Multiplex 25


- É a paz retrógrada, como muito bem disse o João Paulo Sousa.
- E o essencial fica dito com isso, também acho que sim. E contudo...
- Contudo?..
- Penso naquela sessão do clube de leitura ou lá que é aquilo, em que discutem Madame Bovary. Não será por acaso que o livro é Madame Bovary: a mulher sem saída, que procurou alguma coisa em vez de suportar sem mais uma infelicidade baça.
- Mas achas que para aqueles personagens há qualquer coisa de idêntico ao sem saída da Madame Bovary?
- Acho que para aqueles personagens não há nada que objectivamente seja sem saída, mas cada um deles tem de descobrir e traçar os seus limites. E onde há limites, e há-os sempre, há uma estrada que é sem saída.

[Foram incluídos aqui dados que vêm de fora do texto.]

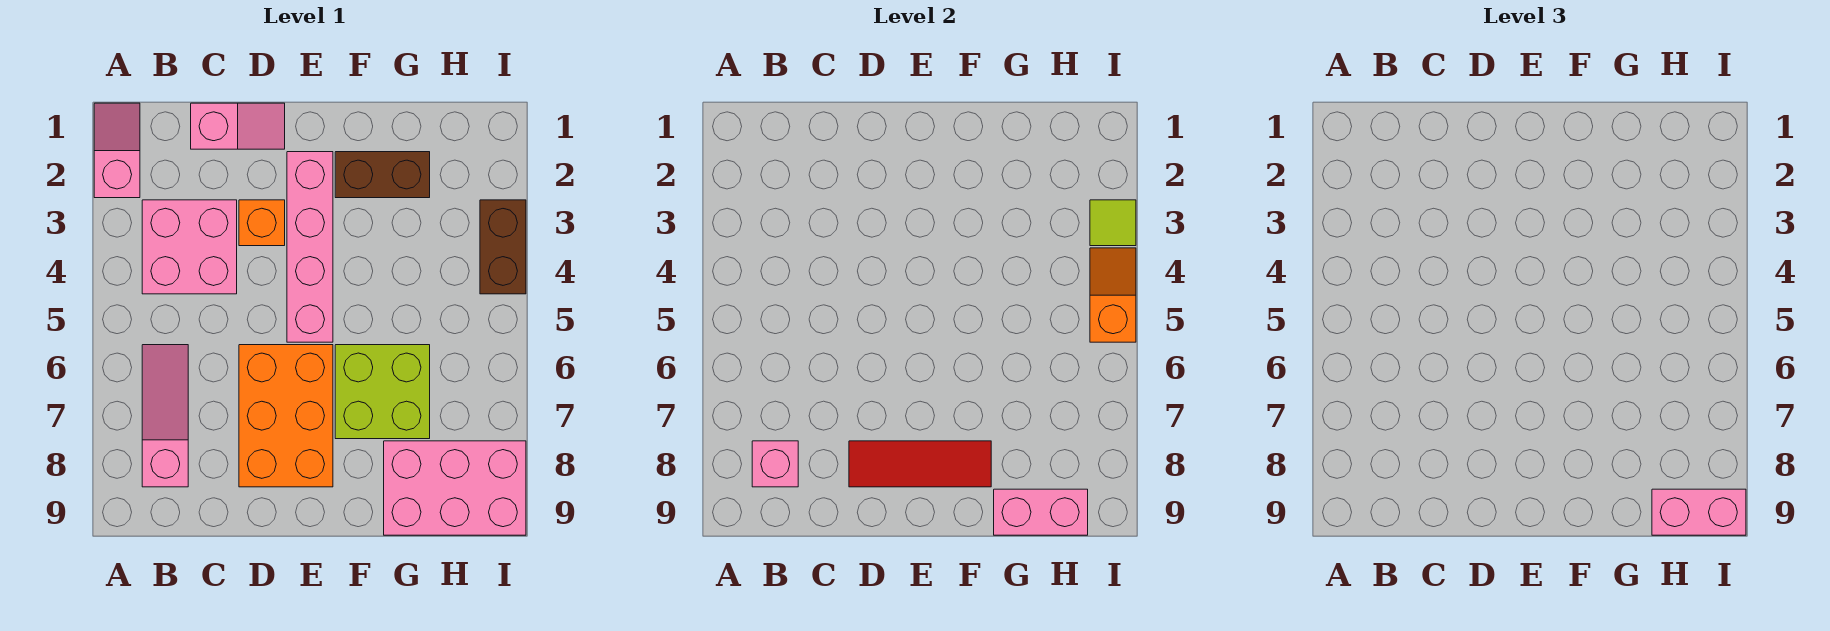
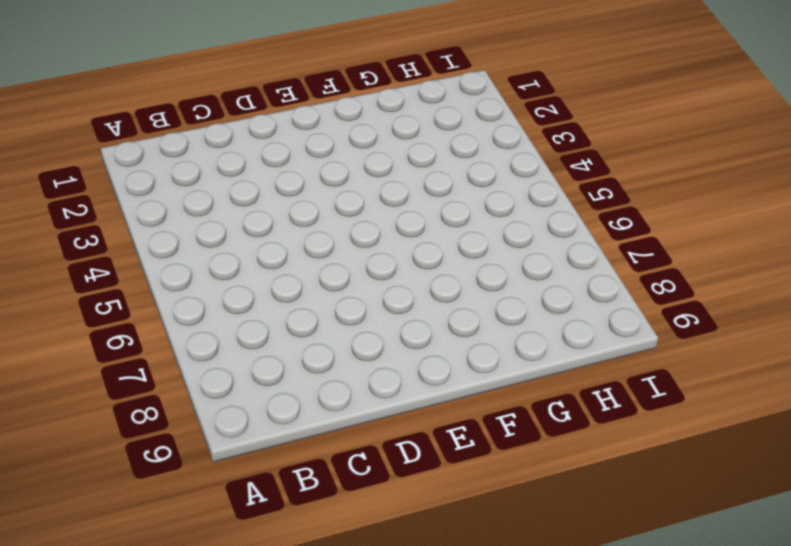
none -> pink slope A1:A2 level 1 top 2
none -> pink brick B3:C4 level 1
none -> pink slope B6:B8 level 1 top 8

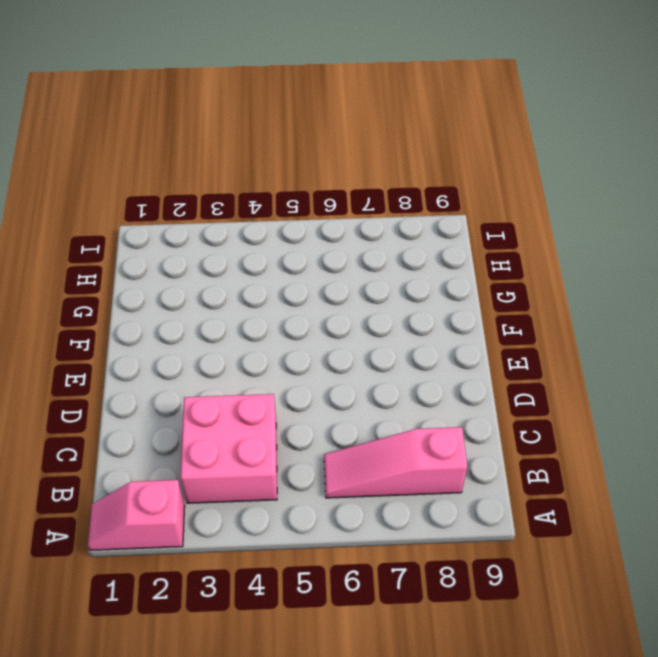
none -> pink slope C1:D1 level 1 top C
none -> orange brick D3 level 1
none -> orange brick D6:E8 level 1

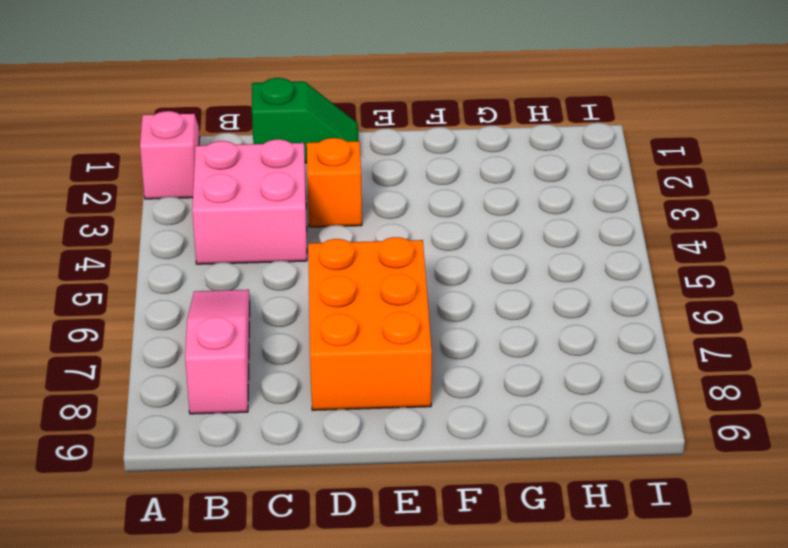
green slope C1:D1 level 1 top C -> pink slope C1:D1 level 1 top C
none -> pink brick E2:E5 level 1
none -> brown brick F2:G2 level 1
none -> lime brick F6:G7 level 1

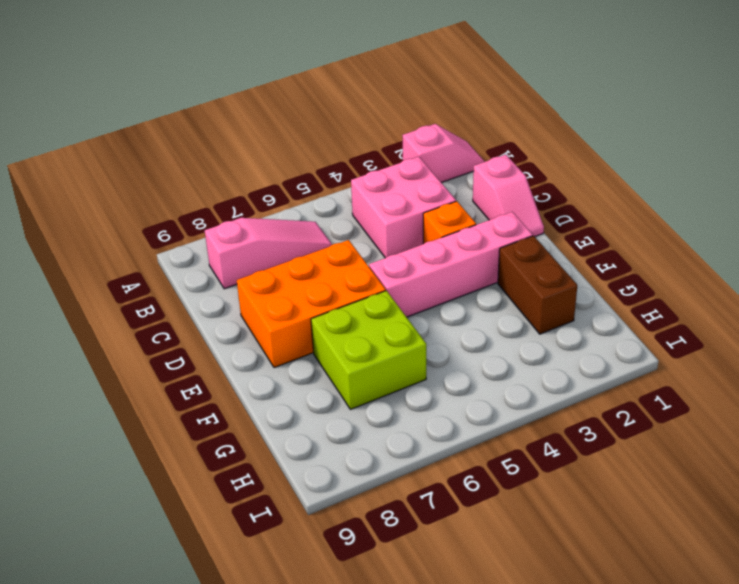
none -> pink brick G8:I9 level 1
none -> brown brick I3:I4 level 1
none -> pink brick B8 level 2

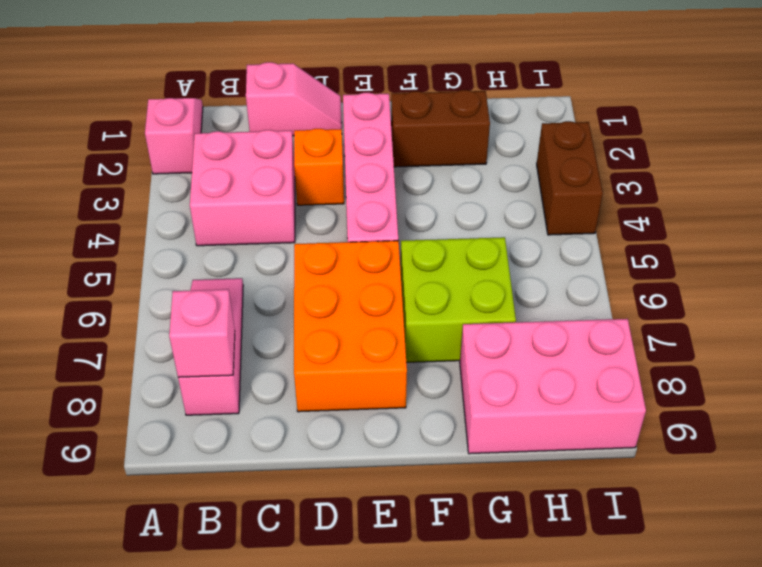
none -> red tile D8:F8 level 2
none -> pink brick G9:H9 level 2
none -> lime tile I3 level 2

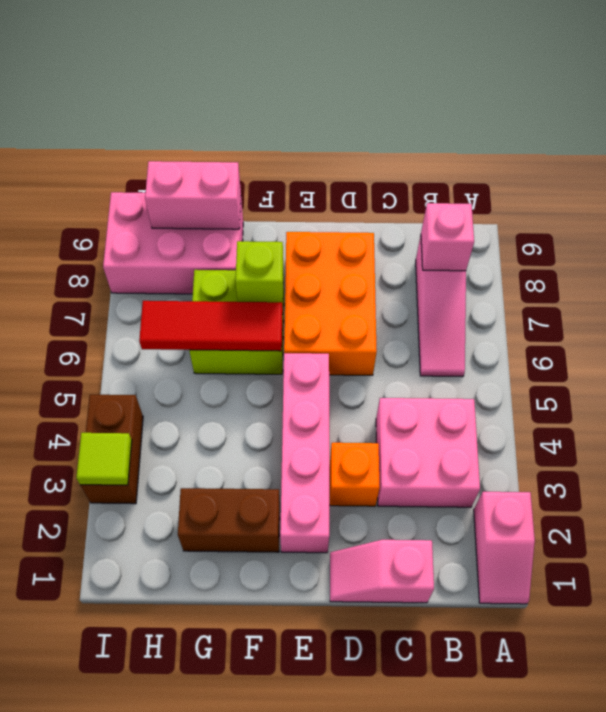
red tile F6:H6 level 2 -> red tile D8:F8 level 2
lime brick F7 level 2 -> none
none -> orange slope I4:I5 level 2 top 5
none -> pink brick H9:I9 level 3

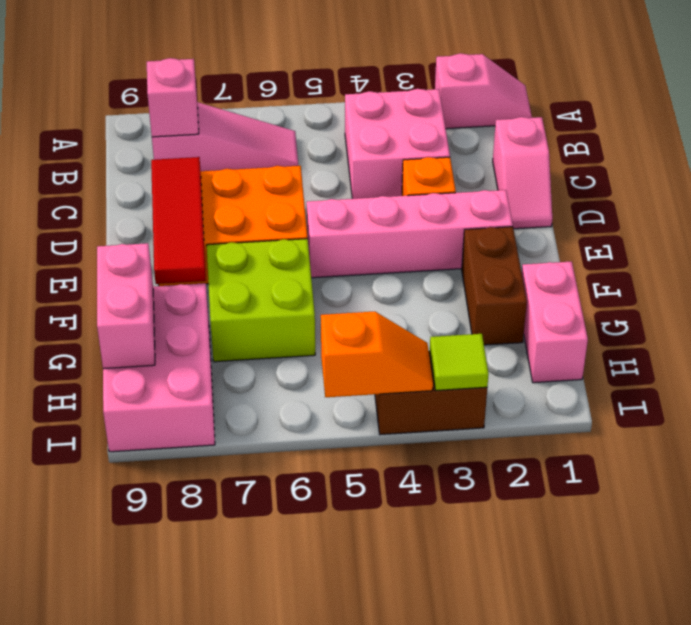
pink brick G1:H1 level 1 -> pink brick H9:I9 level 3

- Isso é que é metafísica rodoviária, Luís! Tudo se resumo a escolher o beco sem saída em que queremos envelhecer e morrer, é isso?
- Se não for escolher, pelo menos aceitar o que nos calhou. Porque se pode sempre recusar. Em Madame Bovary há o óbvio empecilho do tédio pequeno-burguês e a dependência económica dela. Aqui não. Mas as coisas não melhoram substancialmente, pelo menos naquela parte em que se deseja uma coisa diferente.
- Estás a falar da outra vida? Do desejo ilusório de uma outra vida?
- Em parte. Lembras-te dele lhe dizer que a beleza é sobrevalorizada?
- E ela pensa que foi uma resposta estúpida, porque só uma pessoa que dá a beleza por adquirida pode dizer uma coisa dessas.
- Pois é o mesmo com a vidinha. E ninguém ali tem imaginação suficientemente realista para querer uma vida que possa ser a mesma vidinha noutro lado e com outras pessoas. A mesma vidinha, nada de diferente, só que noutro lado e com outras pessoas.
- São todos little children.
- O autor é que escusava de moralizar no fim. Mas isso também é próprio de little children. Se não moralizasse, seria, sei lá?..
- Carver?
- Por exemplo! Mas enfim: ele moraliza, a gente lê para cá disso.